Speed Optimization Tips
The solutions and options to improve a given site speed will depend on the current analysis and status of the site. Largely the optimizations which are commonly needed for most pages will be regarding unused resources reduction and functional improvements. This includes the following elements:
- Images Optimization — Images are by far the most requested resources and are widely regarded as very important assets for every site. Badly-optimized, slow-loading, and improperly tagged images can severely hinder the Google report and ranking. Using a proper compression with not much of quality loss will lead to the best possible results and improvement of site loading.
- Use of Content Delivery Networks (CDNs) — Data will be much faster to load if the users resort to the use of content delivery networks. These are large servers that are found around the world and provide selected users data (mainly images and multimedia assets). This greatly increases loading speed by creating a local copy of the requested file to a geographically-closer location. A considerable page speed improvement will be achieved if they are enabled.
Other improvement techniques that can be used by the website owners include the use of various Web caching technologies — they are usually implemented by the web server of the host or enabled through a plugin activated through the dynamic content management systems.
Due to the fact that the Google PageSpeed Insights operates by testing the site through emulated devices, including a mobile one, one of the best tips e can give you is the use of the Google AMP Project.
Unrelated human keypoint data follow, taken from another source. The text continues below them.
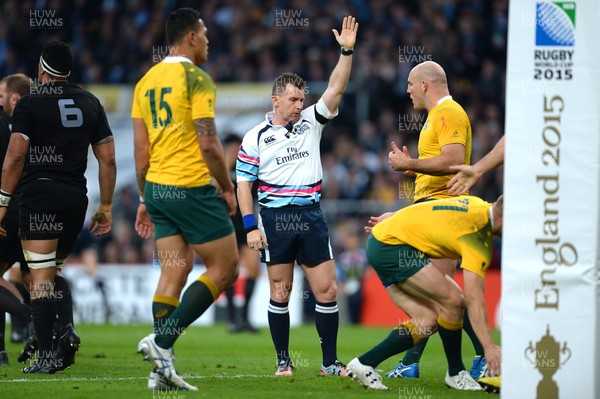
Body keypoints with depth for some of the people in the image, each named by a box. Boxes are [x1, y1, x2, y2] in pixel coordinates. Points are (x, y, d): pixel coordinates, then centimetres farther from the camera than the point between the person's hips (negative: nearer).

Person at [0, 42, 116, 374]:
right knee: (53, 271, 20)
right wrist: (105, 206, 16)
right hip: (76, 196, 5)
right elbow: (108, 160, 10)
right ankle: (68, 329, -2)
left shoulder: (30, 104, -3)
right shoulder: (90, 103, 12)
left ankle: (46, 355, -8)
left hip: (40, 193, -5)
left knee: (41, 277, -4)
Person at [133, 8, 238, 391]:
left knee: (174, 272, 10)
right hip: (191, 188, -8)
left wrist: (145, 198, 18)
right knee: (225, 268, 2)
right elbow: (208, 143, -17)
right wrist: (227, 188, -5)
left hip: (157, 187, 8)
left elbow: (141, 148, 13)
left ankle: (162, 367, 4)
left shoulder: (147, 82, 12)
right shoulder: (196, 79, -11)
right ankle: (162, 340, -8)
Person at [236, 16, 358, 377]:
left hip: (311, 216, 2)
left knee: (327, 290, -2)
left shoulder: (311, 123, 9)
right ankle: (283, 361, 10)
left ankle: (330, 362, 4)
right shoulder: (256, 137, 2)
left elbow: (336, 90, 0)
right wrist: (251, 227, -6)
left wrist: (347, 52, -11)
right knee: (280, 292, 2)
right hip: (275, 218, -2)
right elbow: (244, 183, 1)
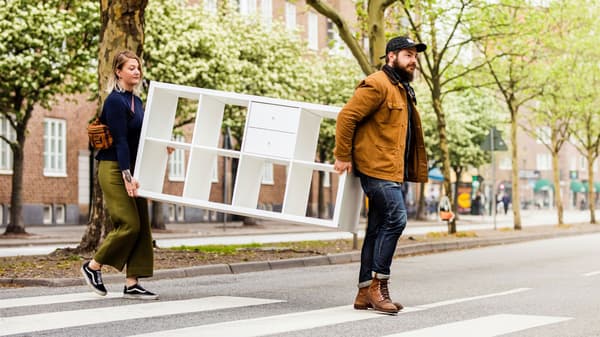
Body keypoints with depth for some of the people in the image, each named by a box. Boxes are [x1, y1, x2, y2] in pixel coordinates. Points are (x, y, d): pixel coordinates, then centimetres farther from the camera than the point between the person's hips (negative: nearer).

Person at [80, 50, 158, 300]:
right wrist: (127, 176, -24)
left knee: (142, 226, 3)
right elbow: (120, 140, -19)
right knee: (129, 224, -11)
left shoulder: (136, 100, 14)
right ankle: (93, 266, 8)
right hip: (114, 169, -9)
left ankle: (132, 284, 6)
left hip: (131, 168, 9)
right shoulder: (115, 101, -12)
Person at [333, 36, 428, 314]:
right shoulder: (377, 85, -10)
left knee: (378, 229, 9)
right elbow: (346, 116, -15)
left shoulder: (402, 90, 22)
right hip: (377, 167, -10)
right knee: (395, 220, -17)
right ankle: (378, 285, -11)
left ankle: (365, 293, 12)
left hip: (392, 170, 10)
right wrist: (343, 156, -16)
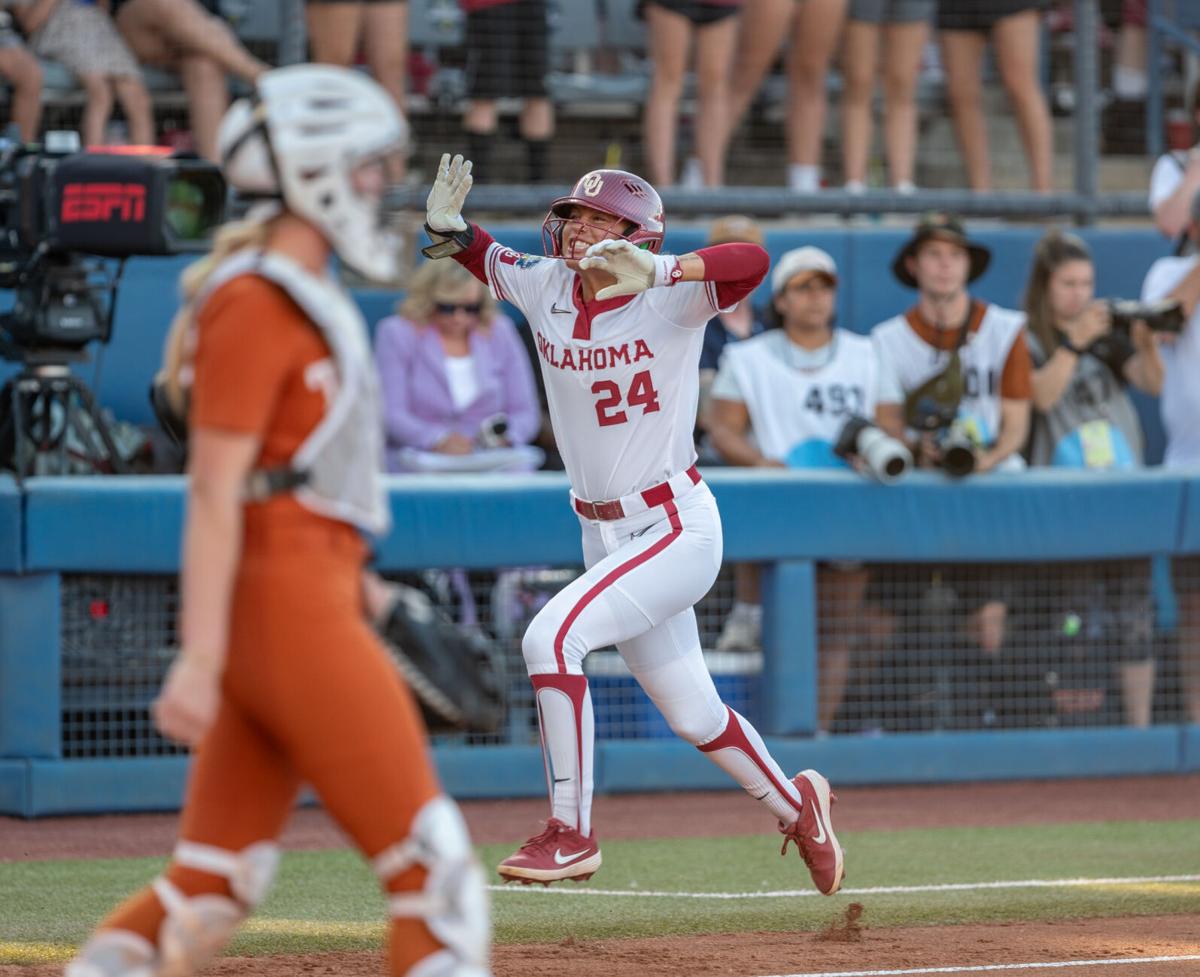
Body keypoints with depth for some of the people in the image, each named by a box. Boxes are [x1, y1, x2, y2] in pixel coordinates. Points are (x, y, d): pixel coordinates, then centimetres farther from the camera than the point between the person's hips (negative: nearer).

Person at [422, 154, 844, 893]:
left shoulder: (670, 301, -15)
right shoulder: (546, 290, 1)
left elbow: (754, 261, -32)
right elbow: (478, 254, 15)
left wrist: (658, 269, -46)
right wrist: (445, 224, -9)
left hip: (678, 530, -7)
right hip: (606, 536, 7)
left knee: (552, 637, -24)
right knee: (691, 714, 15)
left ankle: (572, 833, -16)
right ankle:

This is short for Accelerated Mobile Pages and is a presentation of the page in a mobile-friendly format, that is controlled by special formatting. Google indexes these pages fairly quickly if they confront the standards. They are known for loading fast and being outlined with a special “bolt” graphics image next to them in a search engine query.
Enabling compression will lead to an improvement of the web speed, the speed enhancement will likely depend on the chosen algorithm. This is usually done by the web hosting service’s control panel or via a special plugin designed to enable this feature.
The Google PageSpeed Insights do offer a sensible and detailed analysis into how a given website operates, however it is very difficult to give detailed instructions on how to optimize websites, as the results and mechanisms will depend on the current status of the chosen site. Particular improvement will be evident when all issues have been amended.
This article however gives some of the most common tips that are used for speed optimization, faster content delivery, and bug-free loading of the individual pages. One of the most important aspects regarding a well-functioning site involves the creation of mobile-friendly content and one that confronts to the best development practices as seen by Google and the other search engines.
Most of the advice can be followed by the website owners, while some of the tips may require specific configuration of the servers and technologies that are powering the site. You can check with your hosting provider to see if they provide automated solutions for site optimizations or specific guides on how this can be achieved. We at Howtohosting.guide will continue to provide useful advice to improve page loading speed.